= Beginning of Section =

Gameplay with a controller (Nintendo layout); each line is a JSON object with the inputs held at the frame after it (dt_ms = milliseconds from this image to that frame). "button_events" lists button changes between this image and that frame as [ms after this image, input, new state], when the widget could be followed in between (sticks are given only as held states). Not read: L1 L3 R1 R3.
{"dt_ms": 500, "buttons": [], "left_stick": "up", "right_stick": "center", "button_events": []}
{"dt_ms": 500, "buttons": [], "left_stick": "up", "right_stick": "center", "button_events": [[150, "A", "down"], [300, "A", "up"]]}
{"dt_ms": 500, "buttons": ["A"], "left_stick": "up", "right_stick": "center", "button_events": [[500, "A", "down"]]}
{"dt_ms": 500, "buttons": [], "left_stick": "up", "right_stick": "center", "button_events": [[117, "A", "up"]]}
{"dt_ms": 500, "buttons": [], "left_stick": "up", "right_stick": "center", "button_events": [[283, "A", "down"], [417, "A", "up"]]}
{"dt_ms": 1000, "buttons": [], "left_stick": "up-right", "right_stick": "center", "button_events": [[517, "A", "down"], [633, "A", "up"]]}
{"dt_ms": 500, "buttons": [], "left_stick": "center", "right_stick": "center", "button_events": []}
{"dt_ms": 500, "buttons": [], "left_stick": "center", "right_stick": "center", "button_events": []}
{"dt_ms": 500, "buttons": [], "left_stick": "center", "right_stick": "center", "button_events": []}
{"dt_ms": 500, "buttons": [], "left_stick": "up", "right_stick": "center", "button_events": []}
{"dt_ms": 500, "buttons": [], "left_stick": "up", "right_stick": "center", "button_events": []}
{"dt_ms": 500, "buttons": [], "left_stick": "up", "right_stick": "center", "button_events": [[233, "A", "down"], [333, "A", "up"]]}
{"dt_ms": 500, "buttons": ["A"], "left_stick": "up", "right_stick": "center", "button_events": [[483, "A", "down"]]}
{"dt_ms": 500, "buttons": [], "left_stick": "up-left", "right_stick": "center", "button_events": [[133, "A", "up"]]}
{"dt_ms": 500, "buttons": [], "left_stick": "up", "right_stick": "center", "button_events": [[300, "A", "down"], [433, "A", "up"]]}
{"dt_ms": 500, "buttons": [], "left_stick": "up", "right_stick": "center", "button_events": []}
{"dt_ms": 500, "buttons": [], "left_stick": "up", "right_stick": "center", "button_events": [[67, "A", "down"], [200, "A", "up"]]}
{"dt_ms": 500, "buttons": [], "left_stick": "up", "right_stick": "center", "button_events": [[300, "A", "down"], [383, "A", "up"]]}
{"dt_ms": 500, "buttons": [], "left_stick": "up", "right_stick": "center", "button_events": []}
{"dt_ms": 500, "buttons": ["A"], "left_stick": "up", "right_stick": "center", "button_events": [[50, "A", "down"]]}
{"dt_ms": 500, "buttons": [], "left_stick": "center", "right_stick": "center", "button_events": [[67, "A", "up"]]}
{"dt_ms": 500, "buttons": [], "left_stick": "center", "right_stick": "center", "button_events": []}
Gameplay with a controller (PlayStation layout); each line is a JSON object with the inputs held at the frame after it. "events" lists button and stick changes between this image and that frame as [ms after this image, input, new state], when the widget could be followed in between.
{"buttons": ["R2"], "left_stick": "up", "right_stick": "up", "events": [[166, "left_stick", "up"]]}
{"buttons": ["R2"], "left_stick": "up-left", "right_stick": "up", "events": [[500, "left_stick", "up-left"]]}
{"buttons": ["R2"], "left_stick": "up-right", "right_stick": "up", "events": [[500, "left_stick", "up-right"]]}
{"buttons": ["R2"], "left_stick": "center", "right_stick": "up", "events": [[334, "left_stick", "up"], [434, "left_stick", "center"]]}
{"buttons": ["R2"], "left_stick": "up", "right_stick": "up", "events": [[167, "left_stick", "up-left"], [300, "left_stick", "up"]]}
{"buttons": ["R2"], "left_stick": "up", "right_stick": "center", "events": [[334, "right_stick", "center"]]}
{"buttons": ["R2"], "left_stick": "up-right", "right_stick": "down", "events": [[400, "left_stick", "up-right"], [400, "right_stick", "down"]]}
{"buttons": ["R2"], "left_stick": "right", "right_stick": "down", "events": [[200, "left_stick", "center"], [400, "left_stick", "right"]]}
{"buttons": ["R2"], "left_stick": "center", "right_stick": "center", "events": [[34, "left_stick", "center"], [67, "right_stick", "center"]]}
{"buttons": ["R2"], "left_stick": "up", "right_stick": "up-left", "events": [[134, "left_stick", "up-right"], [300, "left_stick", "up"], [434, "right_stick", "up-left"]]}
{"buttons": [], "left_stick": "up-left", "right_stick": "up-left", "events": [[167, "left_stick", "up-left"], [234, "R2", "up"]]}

= End of Section =

[How to complete this task]:
Your task is to restate all of the records above word for word.

[Result for this exercise]:
Gameplay with a controller (Nintendo layout); each line is a JSON object with the inputs held at the frame after it (dt_ms = milliseconds from this image to that frame). "button_events" lists button changes between this image and that frame as [ms after this image, input, new state], when the widget could be followed in between (sticks are given only as held states). Not read: L1 L3 R1 R3.
{"dt_ms": 500, "buttons": [], "left_stick": "up", "right_stick": "center", "button_events": []}
{"dt_ms": 500, "buttons": [], "left_stick": "up", "right_stick": "center", "button_events": [[150, "A", "down"], [300, "A", "up"]]}
{"dt_ms": 500, "buttons": ["A"], "left_stick": "up", "right_stick": "center", "button_events": [[500, "A", "down"]]}
{"dt_ms": 500, "buttons": [], "left_stick": "up", "right_stick": "center", "button_events": [[117, "A", "up"]]}
{"dt_ms": 500, "buttons": [], "left_stick": "up", "right_stick": "center", "button_events": [[283, "A", "down"], [417, "A", "up"]]}
{"dt_ms": 1000, "buttons": [], "left_stick": "up-right", "right_stick": "center", "button_events": [[517, "A", "down"], [633, "A", "up"]]}
{"dt_ms": 500, "buttons": [], "left_stick": "center", "right_stick": "center", "button_events": []}
{"dt_ms": 500, "buttons": [], "left_stick": "center", "right_stick": "center", "button_events": []}
{"dt_ms": 500, "buttons": [], "left_stick": "center", "right_stick": "center", "button_events": []}
{"dt_ms": 500, "buttons": [], "left_stick": "up", "right_stick": "center", "button_events": []}
{"dt_ms": 500, "buttons": [], "left_stick": "up", "right_stick": "center", "button_events": []}
{"dt_ms": 500, "buttons": [], "left_stick": "up", "right_stick": "center", "button_events": [[233, "A", "down"], [333, "A", "up"]]}
{"dt_ms": 500, "buttons": ["A"], "left_stick": "up", "right_stick": "center", "button_events": [[483, "A", "down"]]}
{"dt_ms": 500, "buttons": [], "left_stick": "up-left", "right_stick": "center", "button_events": [[133, "A", "up"]]}
{"dt_ms": 500, "buttons": [], "left_stick": "up", "right_stick": "center", "button_events": [[300, "A", "down"], [433, "A", "up"]]}
{"dt_ms": 500, "buttons": [], "left_stick": "up", "right_stick": "center", "button_events": []}
{"dt_ms": 500, "buttons": [], "left_stick": "up", "right_stick": "center", "button_events": [[67, "A", "down"], [200, "A", "up"]]}
{"dt_ms": 500, "buttons": [], "left_stick": "up", "right_stick": "center", "button_events": [[300, "A", "down"], [383, "A", "up"]]}
{"dt_ms": 500, "buttons": [], "left_stick": "up", "right_stick": "center", "button_events": []}
{"dt_ms": 500, "buttons": ["A"], "left_stick": "up", "right_stick": "center", "button_events": [[50, "A", "down"]]}
{"dt_ms": 500, "buttons": [], "left_stick": "center", "right_stick": "center", "button_events": [[67, "A", "up"]]}
{"dt_ms": 500, "buttons": [], "left_stick": "center", "right_stick": "center", "button_events": []}
Gameplay with a controller (PlayStation layout); each line is a JSON object with the inputs held at the frame after it. "events" lists button and stick changes between this image and that frame as [ms after this image, input, new state], when the widget could be followed in between.
{"buttons": ["R2"], "left_stick": "up", "right_stick": "up", "events": [[166, "left_stick", "up"]]}
{"buttons": ["R2"], "left_stick": "up-left", "right_stick": "up", "events": [[500, "left_stick", "up-left"]]}
{"buttons": ["R2"], "left_stick": "up-right", "right_stick": "up", "events": [[500, "left_stick", "up-right"]]}
{"buttons": ["R2"], "left_stick": "center", "right_stick": "up", "events": [[334, "left_stick", "up"], [434, "left_stick", "center"]]}
{"buttons": ["R2"], "left_stick": "up", "right_stick": "up", "events": [[167, "left_stick", "up-left"], [300, "left_stick", "up"]]}
{"buttons": ["R2"], "left_stick": "up", "right_stick": "center", "events": [[334, "right_stick", "center"]]}
{"buttons": ["R2"], "left_stick": "up-right", "right_stick": "down", "events": [[400, "left_stick", "up-right"], [400, "right_stick", "down"]]}
{"buttons": ["R2"], "left_stick": "right", "right_stick": "down", "events": [[200, "left_stick", "center"], [400, "left_stick", "right"]]}
{"buttons": ["R2"], "left_stick": "center", "right_stick": "center", "events": [[34, "left_stick", "center"], [67, "right_stick", "center"]]}
{"buttons": ["R2"], "left_stick": "up", "right_stick": "up-left", "events": [[134, "left_stick", "up-right"], [300, "left_stick", "up"], [434, "right_stick", "up-left"]]}
{"buttons": [], "left_stick": "up-left", "right_stick": "up-left", "events": [[167, "left_stick", "up-left"], [234, "R2", "up"]]}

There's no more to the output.